Web Events Working Group
The Web Events WG develops the Touch Interface specification, an alternative touch-only event interface, and high-level user-intent representational events, which may be impacted by the Pointer Events Working Groups's deliverables.
IndieUI Working Group
The IndieUI WG works with the Web Events Working Group to develop a model to represent inferred user intent behind specific inputs. The Pointer Events WG will coordinate to ensure the pointer events model is compatible with this further abstraction.
Web Applications Security Working Group
Privacy Interest Group
The WebAppSec WG and Privacy IG ensure that specifications produced by W3C do not introduce security or privacy issues.

Participation

To be successful, the Pointer Events Working Group is expected to have 6 or more active participants for its duration, including representatives from the key implementors of this specification. The Chairs and specification Editors are expected to contribute half of a day per week towards the Working Group. There is no minimum requirement for other Participants.

The Pointer Events Working Group will also allocate the necessary resources for building Test Suites for each specification.

The group encourages questions and comments on its public mailing lists, as described in Communication.

The group also welcomes non-Members to contribute technical submissions for consideration, with the agreement from each participant to Royalty-Free licensing of those submissions under the W3C Patent Policy.

Communication

Most Pointer Events Working Group teleconferences will focus on discussion of particular specifications, and will be conducted on an as-needed basis.

This group primarily conducts its work on the public mailing list public-pointer-events@w3.org (archive). The public is invited to post messages to this list.

Information about the group (deliverables, participants, teleconferences, etc.) is available from the Pointer Events Working Group home page.

The group will use a Member-confidential mailing list for administrative purposes and, at the discretion of the Chairs and members of the group, for member-only discussions in special cases when a participant requests such a discussion.

Information about the group (for example, details about deliverables, issues, actions, status, participants) will be available from the Pointer Events Working Group home page.

Decision Policy

As explained in the W3C Process Document (section 3.3), this group will seek to make decisions when there is consensus and with due process. The expectation is that typically, an editor or other participant makes an initial proposal, which is then refined in discussion with members of the group and other reviewers, and consensus emerges with little formal voting being required. However, if a decision is necessary for timely progress, but consensus is not achieved after careful consideration of the range of views presented, the Chairs should put a question out for voting within the group (allowing for remote asynchronous participation -- using, for example, email and/or web-based survey techniques) and record a decision, along with any objections. The matter should then be considered resolved unless and until new information becomes available.

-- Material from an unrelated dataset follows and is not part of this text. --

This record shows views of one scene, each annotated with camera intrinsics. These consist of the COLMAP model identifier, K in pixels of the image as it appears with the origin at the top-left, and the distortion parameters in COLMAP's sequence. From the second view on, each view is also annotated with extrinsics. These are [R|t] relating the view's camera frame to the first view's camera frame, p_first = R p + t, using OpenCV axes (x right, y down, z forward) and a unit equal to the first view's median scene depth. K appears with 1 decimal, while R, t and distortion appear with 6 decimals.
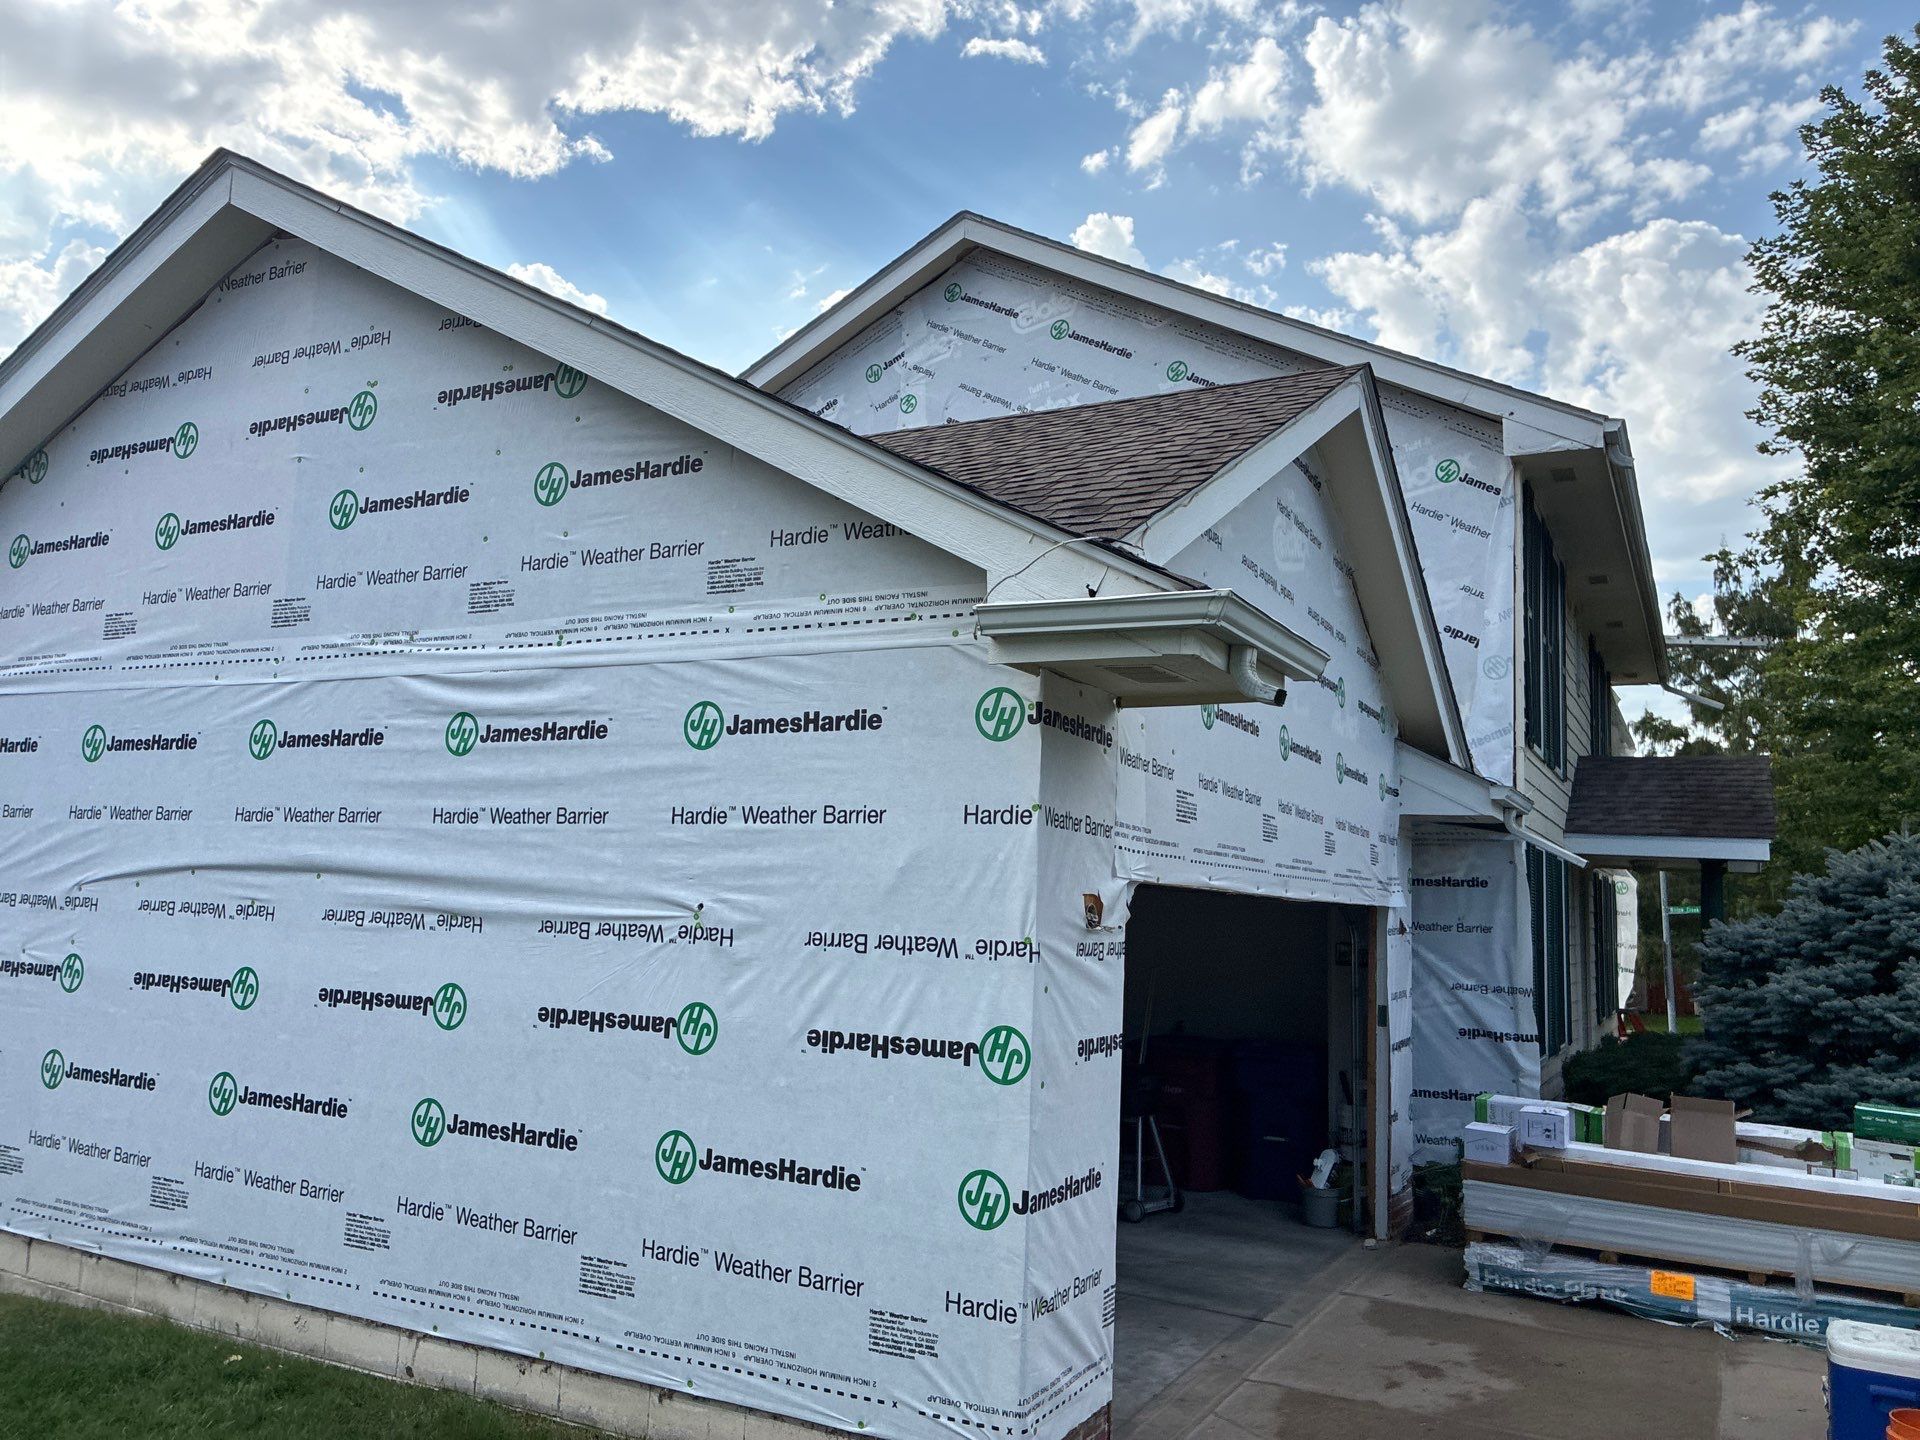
lens RADIAL K [[1494.3, 0, 943.8], [0, 1494.3, 703.0], [0, 0, 1]] dist [0.044598, -0.051250]
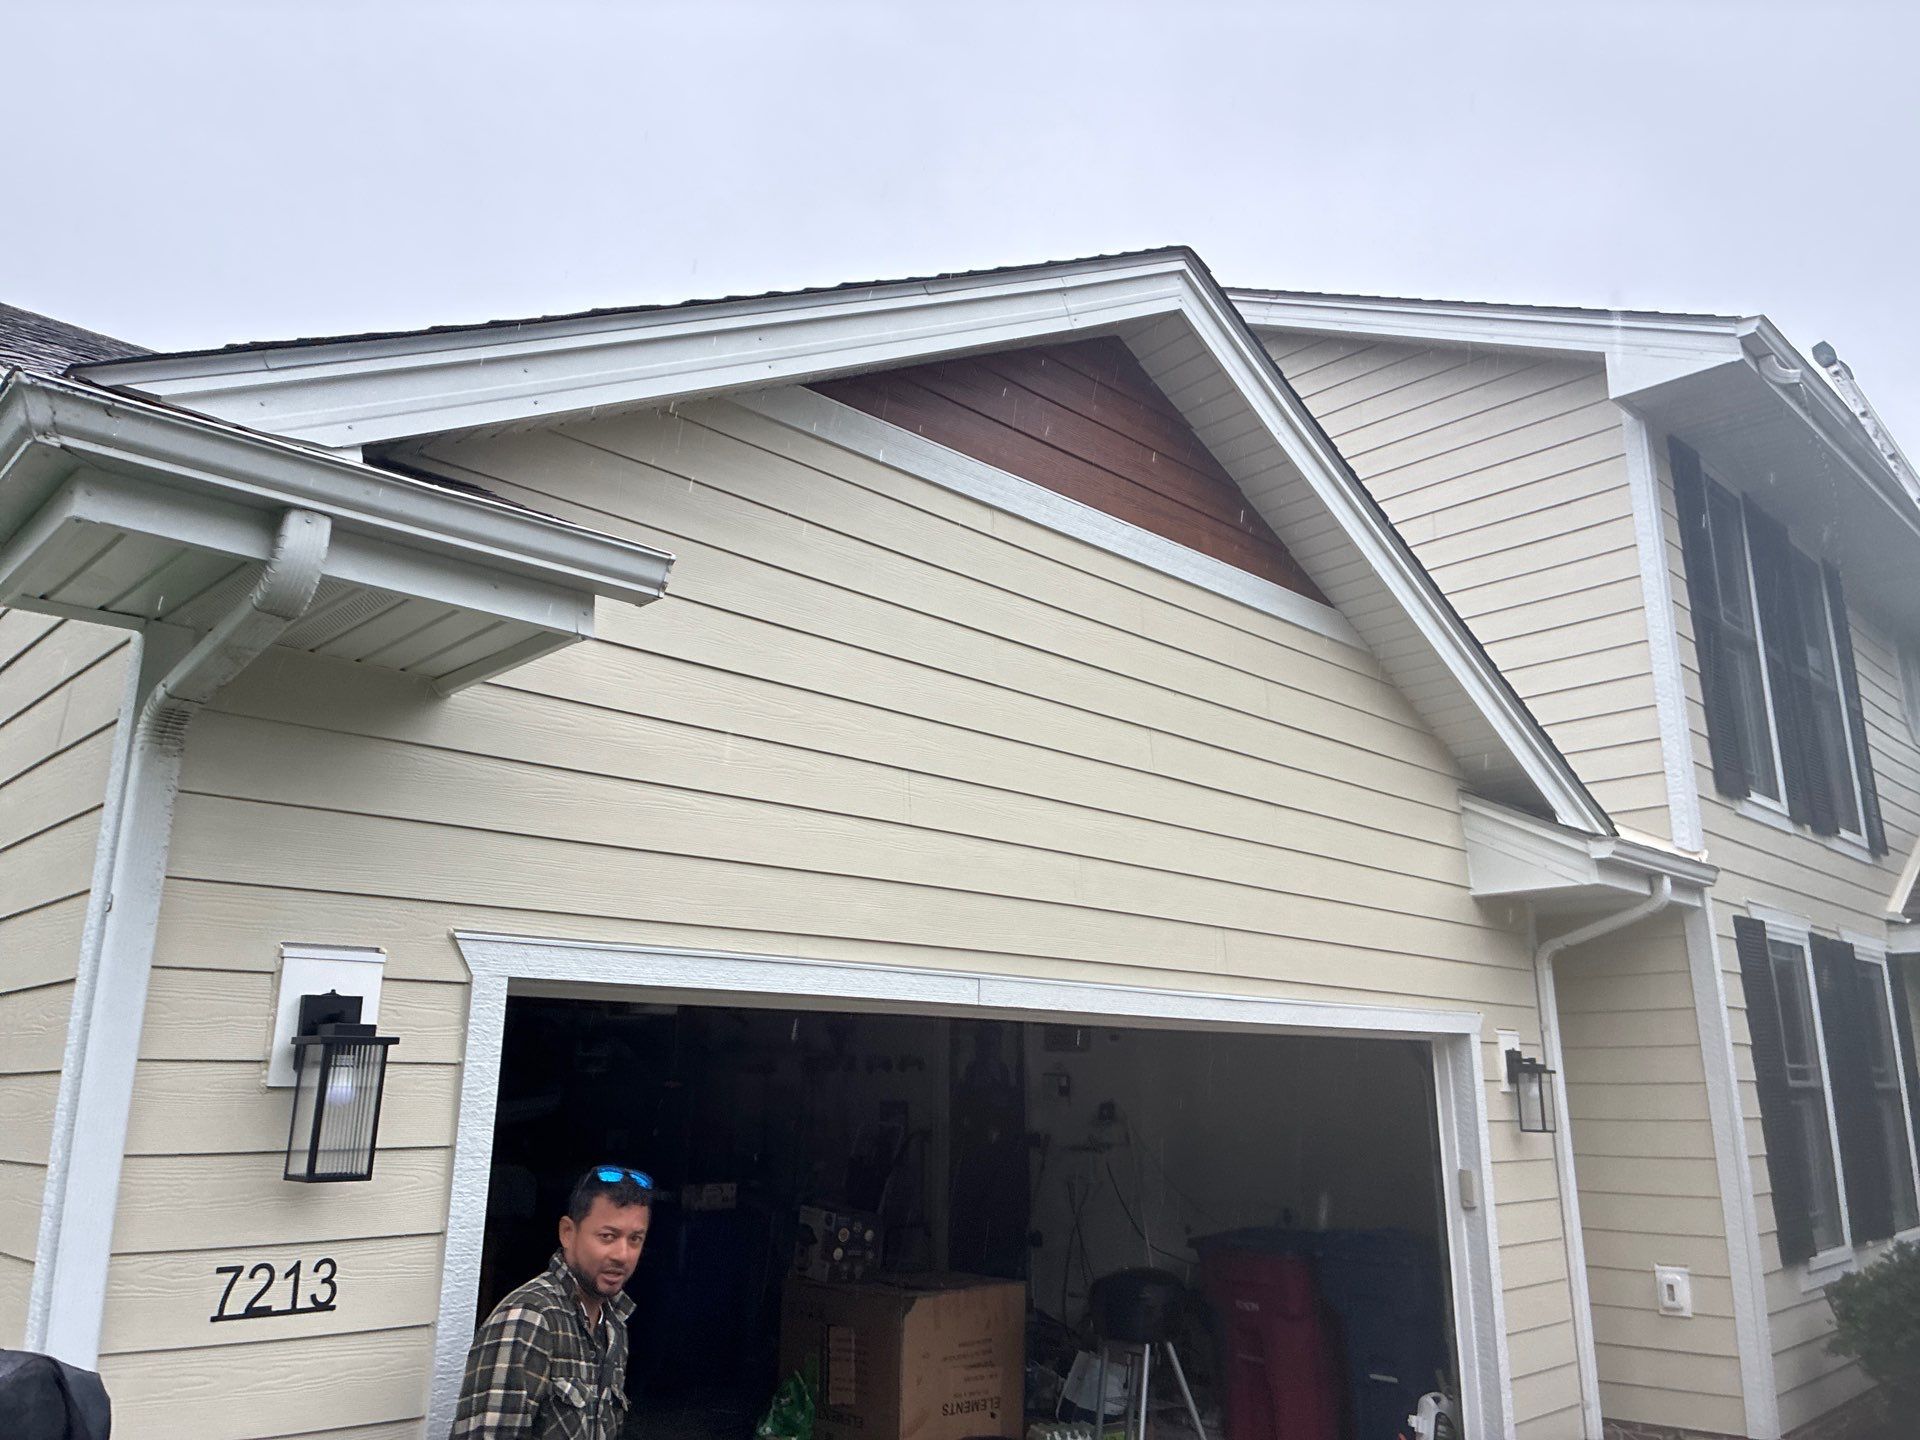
lens RADIAL K [[1494.3, 0, 953.4], [0, 1494.3, 730.9], [0, 0, 1]] dist [0.044598, -0.051250]
pose [[0.954555, -0.114222, -0.275277, 0.327348], [0.082964, 0.988973, -0.122672, 0.075818], [0.286253, 0.094260, 0.953506, 0.293369]]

This charter is written in accordance with Section 3.4, Votes of the W3C Process Document and includes no voting procedures beyond what the Process Document requires.

Patent Policy

This Working Group operates under the W3C Patent Policy (5 February 2004 Version). To promote the widest adoption of Web standards, W3C seeks to issue Recommendations that can be implemented, according to this policy, on a Royalty-Free basis.

For more information about disclosure obligations for this group, please see the W3C Patent Policy Implementation.

About this Charter

This charter for the Pointer Events Working Group has been created according to section 6.2 of the Process Document. In the event of a conflict between this document or the provisions of any charter and the W3C Process, the W3C Process shall take precedence.